Evolution is just trial and error—but with the successes encouraged and proliferated, the failures ruthlessly extirpated, and prodigious vistas of time available for the process to work itself out. If you reproduce, mutate, and reproduce your mutations, you
must
evolve. You have no choice in the matter. You get to keep playing the game of life only if you keep winning; that is, if you keep leaving descendants (or close relatives). One break in the train of generations, and you and your particular, idiosyncratic DNA sequences are condemned without hope of reprieve.
——
The English-language edition of this book is printed in letters that trace back to western Asia, and in a language primarily derived from Central Europe. But this is solely a matter of historical accident. The alphabet might not have been invented in the ancient Near East if there had not been a thriving mercantile culture there, if there had been no need for systematic records of commercial transactions. Spanish is spoken in Argentina, Portuguese in Angola, French in Quebec, English in Australia, Chinese in Singapore, a form of Urdu in Fiji, a form of Dutch in South Africa, and Russian in the Kuriles only because of a contingent sequence of historical events, some quite unlikely. Had they run a different course, other languages might be spoken in these places today. The Spanish, French, and Portuguese languages in turn depend on the fact that the Romans had imperial ambitions; English would be very different if Saxons and Normans had not been bent on overseas conquest; and so on. Language depends on history.
That a planet the size of the Earth is a sphere and not a cube, that a star the size of the Sun mainly emits visible light, that water is a solid
and
a liquid
and
a gas on any world at the surface temperature and pressure of the Earth—these facts are all readily understood from a few simple principles of physics. They are not contingent truths. They do not depend on a particular sequence of events that could just
as well have gone some other way. Physical reality has a permanence and stability, an obsessive regularity to it, while historical reality tends to be fickle and fluid, less predictable, less rigidly determined by those laws of Nature we know. Something like accident or chance seems to play a major role in issuing marching orders to the flow of historical events.
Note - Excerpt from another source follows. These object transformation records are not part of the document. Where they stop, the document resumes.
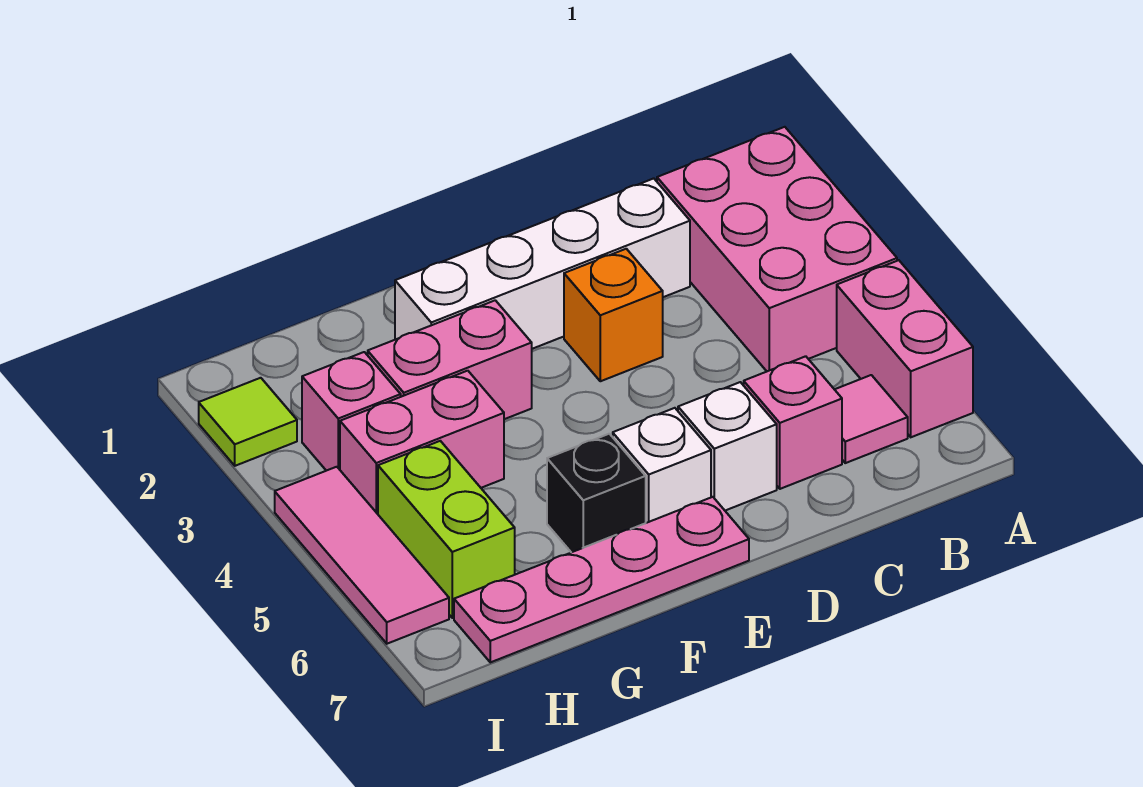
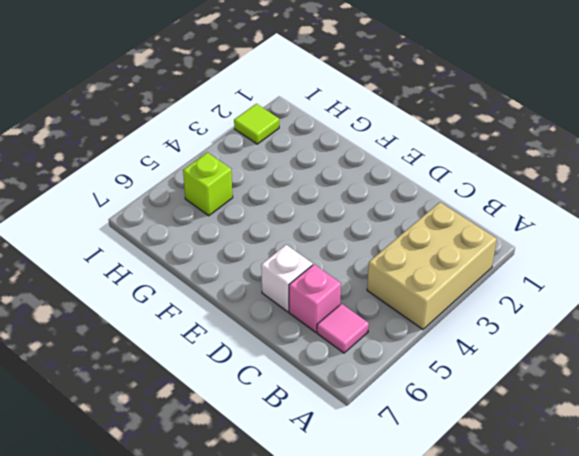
tan brick A2:B4 level 1 -> pink brick A2:B4 level 1
lime brick H5 level 1 -> lime brick H5:H6 level 1
none -> pink brick A5:A6 level 1
none -> white brick C2:F2 level 1
none -> orange brick D3 level 1

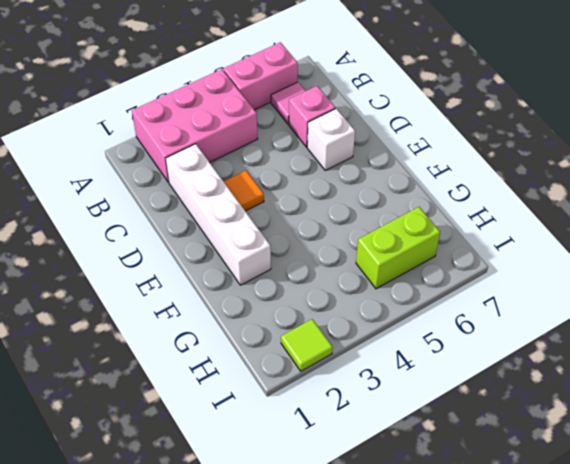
orange tile D3 level 1 -> orange brick D3 level 1
none -> white brick E6 level 1
none -> pink plate E7:H7 level 1
none -> pink brick F3:G3 level 1

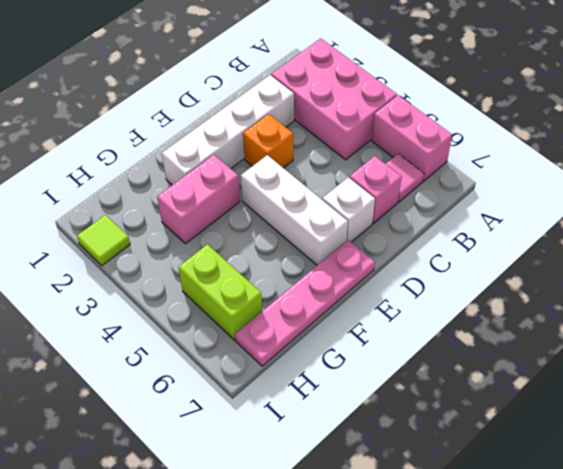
white brick E4:E6 level 1 -> white brick E6 level 1
none -> black brick F6 level 1
none -> pink brick G4:H4 level 1
none -> pink brick H3 level 1

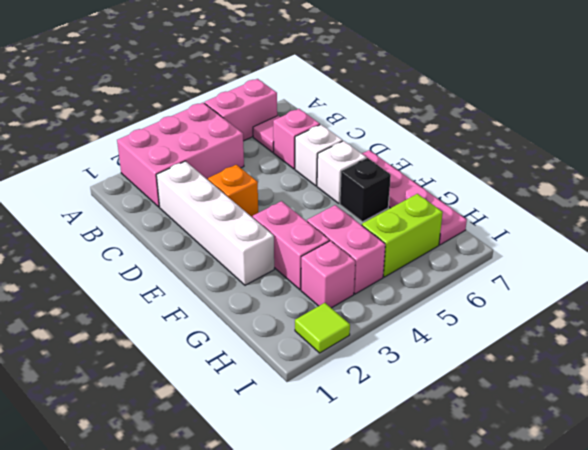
none -> pink tile I4:I6 level 1

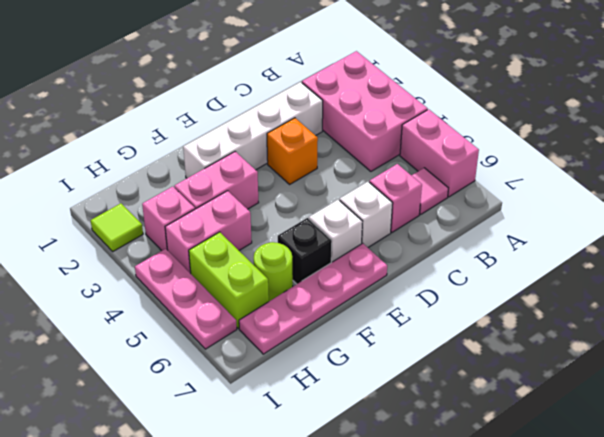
lime round brick G6 level 1 -> none
pink plate I4:I6 level 1 -> pink tile I4:I6 level 1

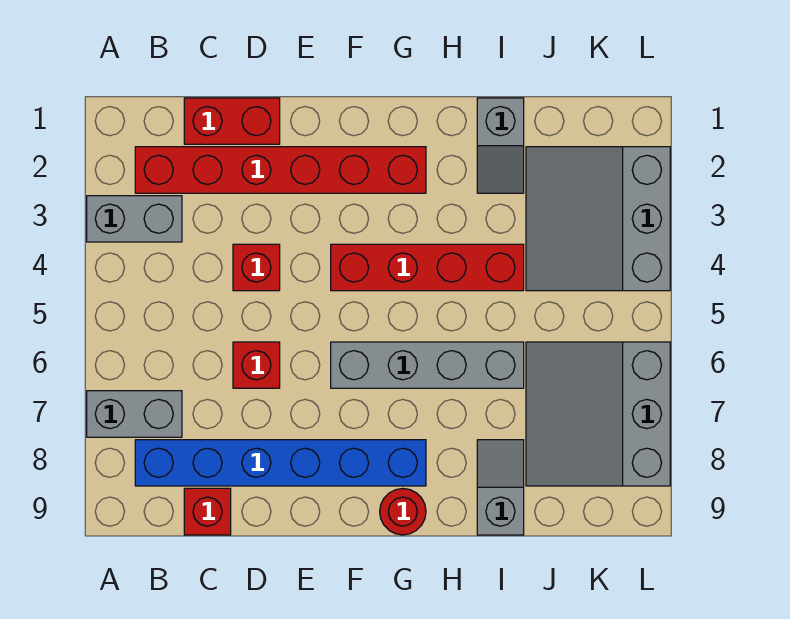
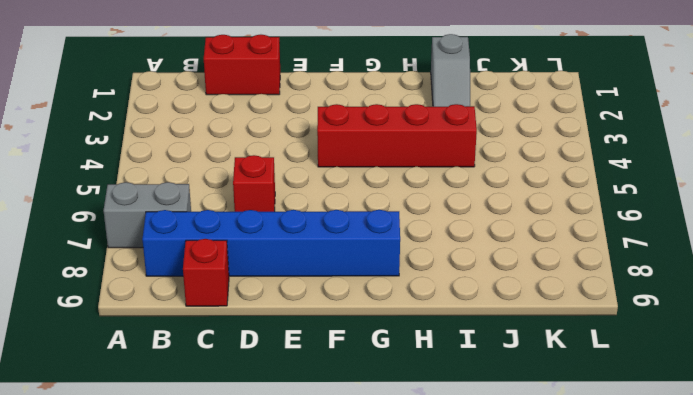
none -> grey brick A3:B3 level 1
none -> red brick B2:G2 level 1
none -> red brick D4 level 1

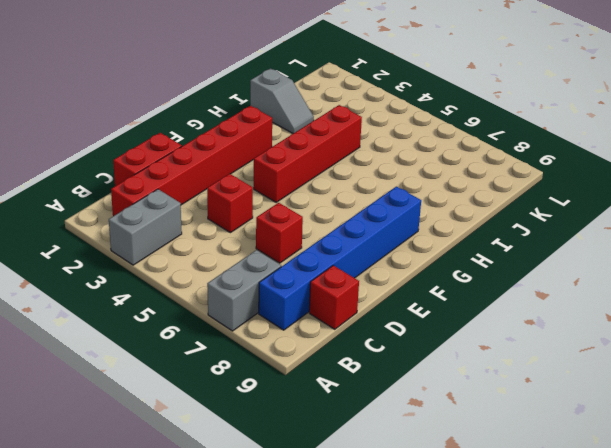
none -> grey brick F6:I6 level 1
none -> red round brick G9 level 1
none -> grey slope I8:I9 level 1 top 9

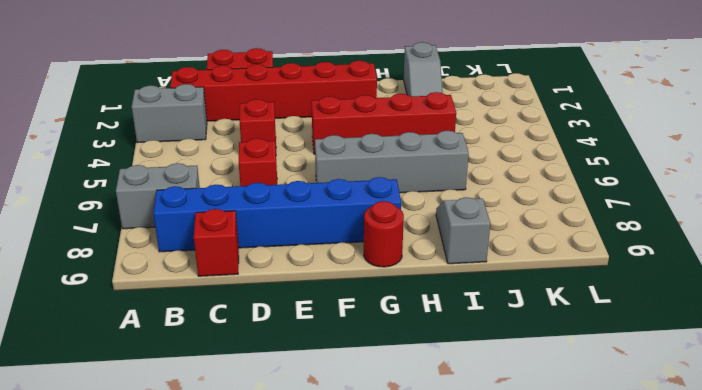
none -> grey slope J2:L4 level 1 top L
none -> grey slope J6:L8 level 1 top L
Biology is much more like language and history than it is like physics and chemistry. Why we have five fingers on each hand, why the cross-section of the tail of a human sperm cell looks so much like that of a one-celled Euglena, why our brains are layered like an onion, involve strong components of historical accident. Now you might say that where the subject is simple, as in physics, we can figure out the underlying laws and apply them everywhere in the Universe; but where the subject is difficult, as in language, history, and biology, governing laws of Nature may well exist, but our intelligence may be too feeble to recognize their presence—especially if what is being studied is complex and chaotic, exquisitely sensitive to remote and inaccessible initial conditions. And so we invent formulations about “contingent reality” to disguise our ignorance. There may well be some truth to this point of view, but it is nothing like the whole truth, because history and biology
remember
in a way that physics does not. Humans share a culture, recall and act on what they’ve been taught. Life reproduces the adaptations of previous generations, and retains functioning DNA sequences that reach billions of years back into the past. We understand enough about biology and history to recognize a powerful stochastic component, the accidents preserved by high-fidelity reproduction.